KMeansPlusPlus-Software-Project-TAU-part-2
K-Means++ Project - Software Project at TAU (0368-2161)
This project, developed as part of the Software Project course at Tel Aviv University by Moria Nachmany and Lior Erenreich, implements the k-means clustering algorithm using the k-means++ initialization method. It provides both Python and C implementations for efficient computation of large datasets.
For part 1 of this project visit here.
Introduction
K-means clustering is a popular unsupervised learning algorithm used for partitioning data into K distinct clusters based on their feature similarity. The k-means++ initialization method is an enhancement to the original k-means algorithm that improves the quality of the initial centroids' selection, leading to better clustering results.
This project aims to provide a flexible and efficient implementation of the k-means++ algorithm using both Python and C programming languages. It includes a Python script for executing the algorithm and a C code file for the core implementation.
Project Structure
The project directory contains the following files:
-
Instructions - Part 2 - kmeans++.pdf
: This file contains the assignment instructions and guidelines for implementing the k-means++ algorithm. -
kmeans.c
: This file contains the C implementation of the k-means++ algorithm. It includes functions for calculating norms, updating centroids, and memory management. -
kmeans_pp.py
: This Python script acts as a wrapper for the C implementation. It provides functions for merging tables, converting data to a one-dimensional array, executing the k-means algorithm, and reading command-line arguments. -
setup.py
: This file is not provided but typically used for packaging the project as a Python library or module. -
elbow_method.py
: This Python script demonstrates the usage of the scikit-learn library to perform k-means clustering on the Iris dataset. It uses the elbow method to select the optimal number of clusters and generates a plot showing the average dispersion for different values of K.
Setup and Running
To set up and run the KMeansPlusPlus-Software-Project-TAU-part-2 project, follow these steps:
-
Ensure that you have Python 3.x installed on your system.
-
Clone the project repository from GitHub:
git clone https://github.com/LiorErenreich/KMeansPlusPlus-Software-Project-TAU-part-2
-
Navigate to the project directory:
cd KMeansPlusPlus-Software-Project-TAU-part-2
-
Execute the
kmeans_pp.py
script with the desired command-line arguments to run the k-means++ algorithm. For example:python kmeans_pp.py --clusters 3 --max_iter 100 --input data.csv --output result.csv
--clusters
: Specify the number of clusters (K) for the k-means algorithm.--max_iter
: Set the maximum number of iterations for the algorithm.--input
: Provide the input data file in CSV format.--output
: Specify the output file to store the clustering results.
-
The script will execute the k-means++ algorithm using the provided parameters and input data. The resulting clusters and centroids will be saved in the specified output file.

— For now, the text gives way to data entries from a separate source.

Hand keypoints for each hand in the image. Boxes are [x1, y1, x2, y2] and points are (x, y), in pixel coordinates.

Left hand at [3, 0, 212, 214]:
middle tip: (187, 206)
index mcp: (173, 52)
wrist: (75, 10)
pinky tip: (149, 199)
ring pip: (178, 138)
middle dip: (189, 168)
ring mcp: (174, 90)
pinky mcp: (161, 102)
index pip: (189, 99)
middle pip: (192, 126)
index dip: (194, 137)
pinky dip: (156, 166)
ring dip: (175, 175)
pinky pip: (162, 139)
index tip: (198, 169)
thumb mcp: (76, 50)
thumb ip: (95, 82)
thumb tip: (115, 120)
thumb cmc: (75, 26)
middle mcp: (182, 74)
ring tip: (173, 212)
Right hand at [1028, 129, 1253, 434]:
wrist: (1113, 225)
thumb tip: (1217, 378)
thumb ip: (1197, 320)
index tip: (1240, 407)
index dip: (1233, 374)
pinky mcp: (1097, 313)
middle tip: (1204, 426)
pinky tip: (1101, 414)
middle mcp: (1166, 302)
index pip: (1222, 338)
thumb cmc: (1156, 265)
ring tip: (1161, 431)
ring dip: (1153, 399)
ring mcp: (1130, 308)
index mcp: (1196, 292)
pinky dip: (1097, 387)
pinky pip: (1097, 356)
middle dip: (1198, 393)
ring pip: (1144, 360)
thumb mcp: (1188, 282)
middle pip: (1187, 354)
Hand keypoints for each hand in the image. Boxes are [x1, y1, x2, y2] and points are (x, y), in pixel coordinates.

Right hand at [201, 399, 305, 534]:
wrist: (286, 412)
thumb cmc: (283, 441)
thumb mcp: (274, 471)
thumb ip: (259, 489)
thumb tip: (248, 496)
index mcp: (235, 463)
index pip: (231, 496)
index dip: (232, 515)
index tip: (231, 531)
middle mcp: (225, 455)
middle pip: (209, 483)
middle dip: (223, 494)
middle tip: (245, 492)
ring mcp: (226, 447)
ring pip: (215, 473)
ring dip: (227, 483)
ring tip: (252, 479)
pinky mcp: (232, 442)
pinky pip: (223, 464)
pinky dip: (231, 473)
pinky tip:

Algorithm Working and Implementation
The k-means++ algorithm enhances the original k-means algorithm by improving the initialization of centroids. It ensures that the initial centroids are well-distributed and diverse, which leads to better convergence and clustering results.
The provided code implements the k-means++ algorithm in the following components:
kmeans_pp.py
The kmeans_pp.py
script serves as the main entry point for executing the k-means++ algorithm. It is responsible for handling command-line arguments, reading input data, calling the C implementation, and storing the clustering results.
The script performs the following steps:
- Reads the command-line arguments to obtain the number of clusters, maximum iterations, input data file, and output file.
- Loads the input data from the provided file.
- Calls the C implementation by invoking the
cmain
function inkmeans.c
. - Receives the resulting clusters and centroids from the C implementation.
- Stores the clustering results in the specified output file.
kmeans.c
Explanation can be found in part 1.
elbow_method.py
The elbow_method.py
script implements the elbow method, which is a technique for determining the optimal number of clusters (K) in a k-means algorithm. It uses the average dispersion values calculated for different values of K and plots them on a graph. The "elbow point" in the graph indicates the optimal value of K where the incremental gain in clustering quality diminishes significantly.
The script performs the following steps:
- Loads the input data or generates sample data (in this case, the Iris dataset is used).
- Iterates over different values of K, performing k-means clustering for each value.
- Calculates the average dispersion for each value of K.
- Plots the average dispersion values against the corresponding K values.
- Identifies the "elbow point" on the graph, indicating the optimal K value.
Please refer to the assignment instructions, individual file contents, and the explanations in this README file for more detailed information on how to use and further extend this project.